Hibs have been such a disappointment for so long that the temptation is to greet predictions of a recovery like an unexploded bomb. We've learned to approach with caution.
This was another day when their renaissance was put to the test and it was a test they passed. After the wonderful way in which they took care of Rangers last week the challenge was to front up against the league's strongest side in a place where their opponents had won nine in a row in this competition this season, while scoring at a rate of more than three goals per game.
From the off, Hibs set the tempo. They harried Hearts and forced mistakes.
After 20 seconds, Alim Ozturk lost the run of himself in front of his own goal and almost gifted a goal to Cummings. It was only the shock of the chance falling his way so quickly, and the alertness of Neil Alexander in the Hearts goal, that stopped us having the most dramatic beginning.
Hibs pressed and pressed. They ransacked Sam Nicholson of possession and then ransacked him again. They caught Morgaro Gomis in a web and took the ball off him, too. They were in the faces of their opponents with an intensity that Hearts struggled with.
And then they scored.
|"Ten minutes later the game turned when Jamie Walker curled a sumptuous shot past Mark Oxley. It was a special moment and it dropped out of the sky for Hearts, who had scarcely existed as an attacking force up to that point."|
Much has been said of Scott Allan since he joined Hibs. Young, gifted and in control of the midfield, he has given his team an incisiveness that was so feebly lacking last season. We saw it beautifully against Rangers and midway through the first half here we saw it again.
His ball across the face of the Hearts goal was a delicious moment in a match that produced so little on that front. The delivery was excellent and so, too, was Cummings' opportunism in getting behind Ozturk to tuck away the opening goal.
It could have been two, of course. If Hibs folk had any angst in the aftermath then it would have surrounded the 'what-might-have-been' had Cummings put away a fine chance with his head, created by a Lewis Stevenson cross on the half-hour. He didn't and it was telling.
Ten minutes later the game turned when Jamie Walker curled a sumptuous shot past Mark Oxley. It was a special moment and it dropped out of the sky for Hearts, who had scarcely existed as an attacking force up to that point.
This is the thing about Hearts, though. We have admired much of what they have done this season. In the Championship, we have seen them put four and five goals past Queen of the South, Dumbarton, Livingston, Cowdenbeath, Falkirk and Raith Rovers.
It's not just their capacity to put teams to the sword that has impressed, though. It's their resilience on days when they have been nowhere near their best.
They've had to grind as they built their big lead over Rangers and Hibs. They've had to battle to one-goal victories over Livingston, Falkirk, Raith Rovers and Alloa. They've had to pull out the stops at the death to defeat Rangers at Ibrox and to get a draw with Hibs at Easter Road.

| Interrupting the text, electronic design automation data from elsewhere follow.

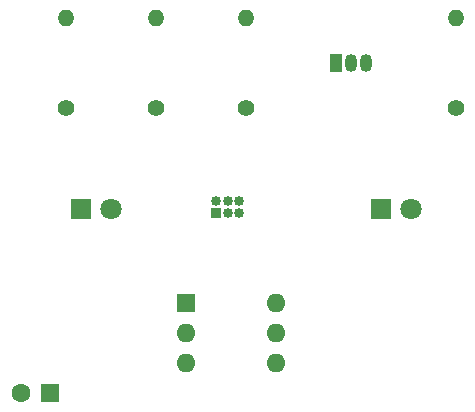
<source format=gbr>
%TF.GenerationSoftware,KiCad,Pcbnew,8.0.6*%
%TF.CreationDate,2025-05-05T14:00:36-04:00*%
%TF.ProjectId,blinkingLight,626c696e-6b69-46e6-974c-696768742e6b,rev?*%
%TF.SameCoordinates,Original*%
%TF.FileFunction,Soldermask,Bot*%
%TF.FilePolarity,Negative*%
%FSLAX46Y46*%
G04 Gerber Fmt 4.6, Leading zero omitted, Abs format (unit mm)*
G04 Created by KiCad (PCBNEW 8.0.6) date 2025-05-05 14:00:36*
%MOMM*%
%LPD*%
G01*
G04 APERTURE LIST*
%ADD10R,1.600000X1.600000*%
%ADD11C,1.600000*%
%ADD12C,1.400000*%
%ADD13O,1.400000X1.400000*%
%ADD14R,0.850000X0.850000*%
%ADD15O,0.850000X0.850000*%
%ADD16O,1.600000X1.600000*%
%ADD17R,1.800000X1.800000*%
%ADD18C,1.800000*%
%ADD19R,1.050000X1.500000*%
%ADD20O,1.050000X1.500000*%
G04 APERTURE END LIST*
D10*
%TO.C,C1*%
X110450000Y-116840000D03*
D11*
X107950000Y-116840000D03*
%TD*%
D12*
%TO.C,R4*%
X144780000Y-92710000D03*
D13*
X144780000Y-85090000D03*
%TD*%
D12*
%TO.C,R1*%
X111760000Y-92710000D03*
D13*
X111760000Y-85090000D03*
%TD*%
D12*
%TO.C,R2*%
X119380000Y-92710000D03*
D13*
X119380000Y-85090000D03*
%TD*%
%TO.C,R3*%
X127000000Y-85090000D03*
D12*
X127000000Y-92710000D03*
%TD*%
D14*
%TO.C,J1*%
X124460000Y-101600000D03*
D15*
X124460000Y-100600000D03*
X125460000Y-101600000D03*
X125460000Y-100600000D03*
X126460000Y-101600000D03*
X126460000Y-100600000D03*
%TD*%
D10*
%TO.C,U1*%
X121920000Y-109220000D03*
D16*
X121920000Y-111760000D03*
X121920000Y-114300000D03*
X129540000Y-114300000D03*
X129540000Y-111760000D03*
X129540000Y-109220000D03*
%TD*%
D17*
%TO.C,D1*%
X113050000Y-101305000D03*
D18*
X115590000Y-101305000D03*
%TD*%
D17*
%TO.C,D2*%
X138450000Y-101305000D03*
D18*
X140990000Y-101305000D03*
%TD*%
D19*
%TO.C,Q1*%
X134620000Y-88900000D03*
D20*
X135890000Y-88900000D03*
X137160000Y-88900000D03*
%TD*%
M02*

</source>
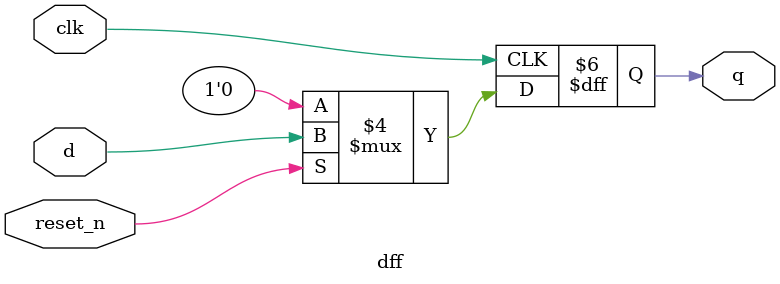
<source format=sv>
module top_module (
	input clk,
	input resetn,
	input in,
	output out
);

	// Internal wire declarations
	wire Q1, Q2, Q3, Q4;

	// D flip-flop instances
	dff dff1 (.clk(clk), .reset_n(resetn), .d(in),  .q(Q1));
	dff dff2 (.clk(clk), .reset_n(resetn), .d(Q1),  .q(Q2));
	dff dff3 (.clk(clk), .reset_n(resetn), .d(Q2),  .q(Q3));
	dff dff4 (.clk(clk), .reset_n(resetn), .d(Q3),  .q(Q4));

	// Assign output
	assign out = Q4;

endmodule
module dff (
	input clk,
	input reset_n,
	input d,
	output reg q
);

	always @(posedge clk) begin
		if (~reset_n)
			q <= 1'b0;
		else
			q <= d;
	end

endmodule

</source>
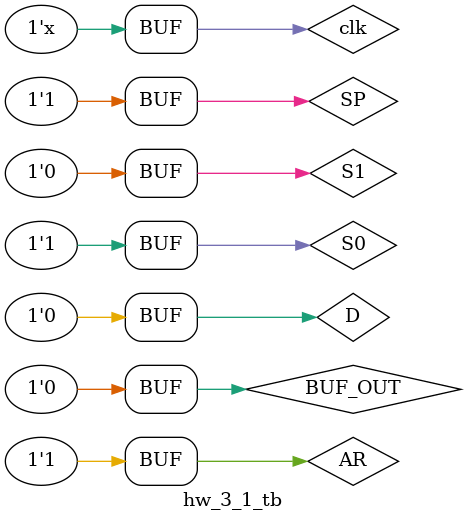
<source format=v>
`timescale 1ns / 1ps

module HW3(clk, S0, S1, SP, AR, D, BUF_OUT, OUT, FB);
input clk, S0, S1, SP, AR, D, BUF_OUT;
output OUT, FB;
reg Q = 0;

always @(posedge AR) Q <= 0;

always @(posedge clk) begin
    if (SP && !AR) Q <= 1;
    else if (!AR) Q <= D;
end

assign OUT = (S1) ? (S0 ? !D : D) : (S0 ? !Q : Q);
assign FB = (S1) ? BUF_OUT : !Q;

endmodule



module hw_3_1_tb;
reg clk = 0;
reg S0 = 0;
reg S1 = 0;
reg SP = 0;
reg AR = 0;
reg D = 0;
reg BUF_OUT = 0;
wire OUT, FB;

always begin
clk = !clk;
#5;
end

HW3 dut(clk, S0, S1, SP, AR, D, BUF_OUT, OUT, FB);

initial begin
#10;
D = 1; S1 = 1;
#5;
S0 = 1;
#15;
S0 = 0; S1 = 0;
#5;
D = 0;
#12;
SP = 1;
#7;
AR = 1;
#6;
S0 = 1;

end
endmodule

</source>
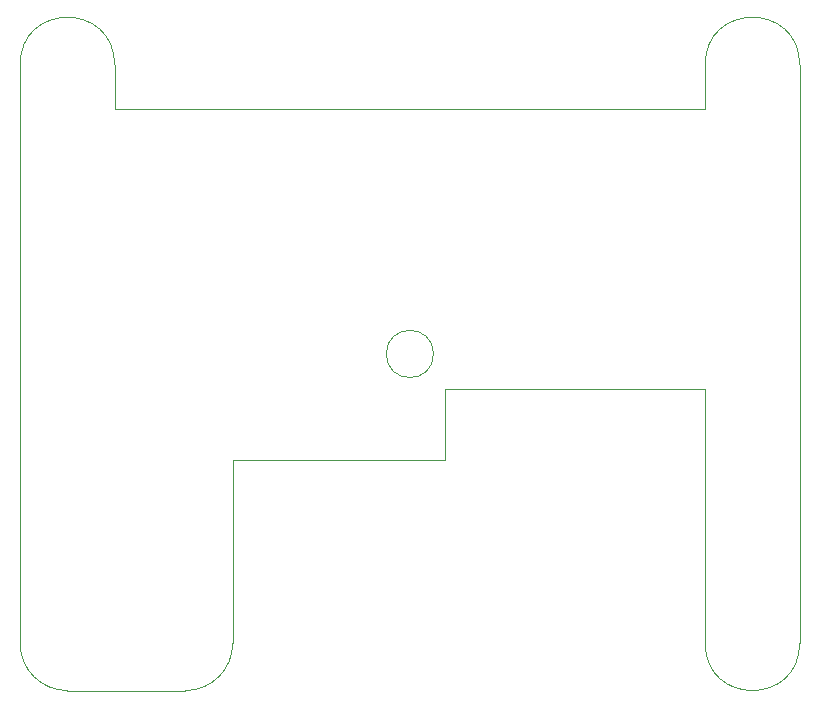
<source format=gbr>
%TF.GenerationSoftware,KiCad,Pcbnew,6.0.0-d3dd2cf0fa~116~ubuntu21.10.1*%
%TF.CreationDate,2022-01-01T15:31:36+02:00*%
%TF.ProjectId,moca-hcho,6d6f6361-2d68-4636-986f-2e6b69636164,v1.0*%
%TF.SameCoordinates,Original*%
%TF.FileFunction,Profile,NP*%
%FSLAX46Y46*%
G04 Gerber Fmt 4.6, Leading zero omitted, Abs format (unit mm)*
G04 Created by KiCad (PCBNEW 6.0.0-d3dd2cf0fa~116~ubuntu21.10.1) date 2022-01-01 15:31:36*
%MOMM*%
%LPD*%
G01*
G04 APERTURE LIST*
%TA.AperFunction,Profile*%
%ADD10C,0.100000*%
%TD*%
G04 APERTURE END LIST*
D10*
X75000000Y-75500000D02*
G75*
G03*
X67000000Y-75500000I-4000000J0D01*
G01*
X85000000Y-109000000D02*
X85000000Y-124500000D01*
X125000000Y-124500000D02*
X125000000Y-103000000D01*
X133000000Y-75500000D02*
X133000000Y-124500000D01*
X67000000Y-124500000D02*
G75*
G03*
X71000000Y-128500000I4000000J0D01*
G01*
X71000000Y-128500000D02*
X81000000Y-128500000D01*
X81000000Y-128500000D02*
G75*
G03*
X85000000Y-124500000I0J4000000D01*
G01*
X67000000Y-124500000D02*
X67000000Y-75500000D01*
X103000000Y-103000000D02*
X103000000Y-109000000D01*
X125000000Y-75500000D02*
X125000000Y-79300000D01*
X75000000Y-75500000D02*
X75000000Y-79300000D01*
X125000000Y-124500000D02*
G75*
G03*
X133000000Y-124500000I4000000J0D01*
G01*
X133000000Y-75500000D02*
G75*
G03*
X125000000Y-75500000I-4000000J0D01*
G01*
X103000000Y-103000000D02*
X125000000Y-103000000D01*
X103000000Y-109000000D02*
X85000000Y-109000000D01*
X75000000Y-79300000D02*
X125000000Y-79300000D01*
X102000000Y-100000000D02*
G75*
G03*
X102000000Y-100000000I-2000000J0D01*
G01*
M02*

</source>
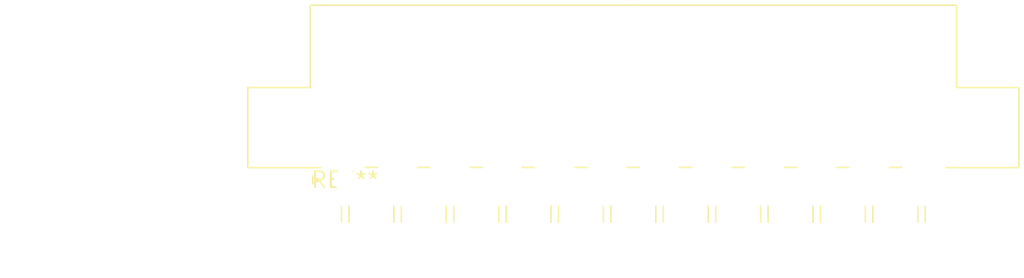
<source format=kicad_pcb>
(kicad_pcb (version 20240108) (generator pcbnew)

  (general
    (thickness 1.6)
  )

  (paper "A4")
  (layers
    (0 "F.Cu" signal)
    (31 "B.Cu" signal)
    (32 "B.Adhes" user "B.Adhesive")
    (33 "F.Adhes" user "F.Adhesive")
    (34 "B.Paste" user)
    (35 "F.Paste" user)
    (36 "B.SilkS" user "B.Silkscreen")
    (37 "F.SilkS" user "F.Silkscreen")
    (38 "B.Mask" user)
    (39 "F.Mask" user)
    (40 "Dwgs.User" user "User.Drawings")
    (41 "Cmts.User" user "User.Comments")
    (42 "Eco1.User" user "User.Eco1")
    (43 "Eco2.User" user "User.Eco2")
    (44 "Edge.Cuts" user)
    (45 "Margin" user)
    (46 "B.CrtYd" user "B.Courtyard")
    (47 "F.CrtYd" user "F.Courtyard")
    (48 "B.Fab" user)
    (49 "F.Fab" user)
    (50 "User.1" user)
    (51 "User.2" user)
    (52 "User.3" user)
    (53 "User.4" user)
    (54 "User.5" user)
    (55 "User.6" user)
    (56 "User.7" user)
    (57 "User.8" user)
    (58 "User.9" user)
  )

  (setup
    (pad_to_mask_clearance 0)
    (pcbplotparams
      (layerselection 0x00010fc_ffffffff)
      (plot_on_all_layers_selection 0x0000000_00000000)
      (disableapertmacros false)
      (usegerberextensions false)
      (usegerberattributes false)
      (usegerberadvancedattributes false)
      (creategerberjobfile false)
      (dashed_line_dash_ratio 12.000000)
      (dashed_line_gap_ratio 3.000000)
      (svgprecision 4)
      (plotframeref false)
      (viasonmask false)
      (mode 1)
      (useauxorigin false)
      (hpglpennumber 1)
      (hpglpenspeed 20)
      (hpglpendiameter 15.000000)
      (dxfpolygonmode false)
      (dxfimperialunits false)
      (dxfusepcbnewfont false)
      (psnegative false)
      (psa4output false)
      (plotreference false)
      (plotvalue false)
      (plotinvisibletext false)
      (sketchpadsonfab false)
      (subtractmaskfromsilk false)
      (outputformat 1)
      (mirror false)
      (drillshape 1)
      (scaleselection 1)
      (outputdirectory "")
    )
  )

  (net 0 "")

  (footprint "Molex_Mini-Fit_Jr_5569-24A1_2x12_P4.20mm_Horizontal" (layer "F.Cu") (at 0 0))

)

</source>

Against Hibs at Tynecastle they had to dig deep again. Once more, they found something. Just enough to stave off the challenge of a team that is the polar opposite of the soft touch we saw at the fag-end of last season when they couldn't score, couldn't defend and couldn't win when their survival depended on it.
This was not the greatest Edinburgh derby, far from it. But as these two clubs find themselves, the story of their revival continues to enthral.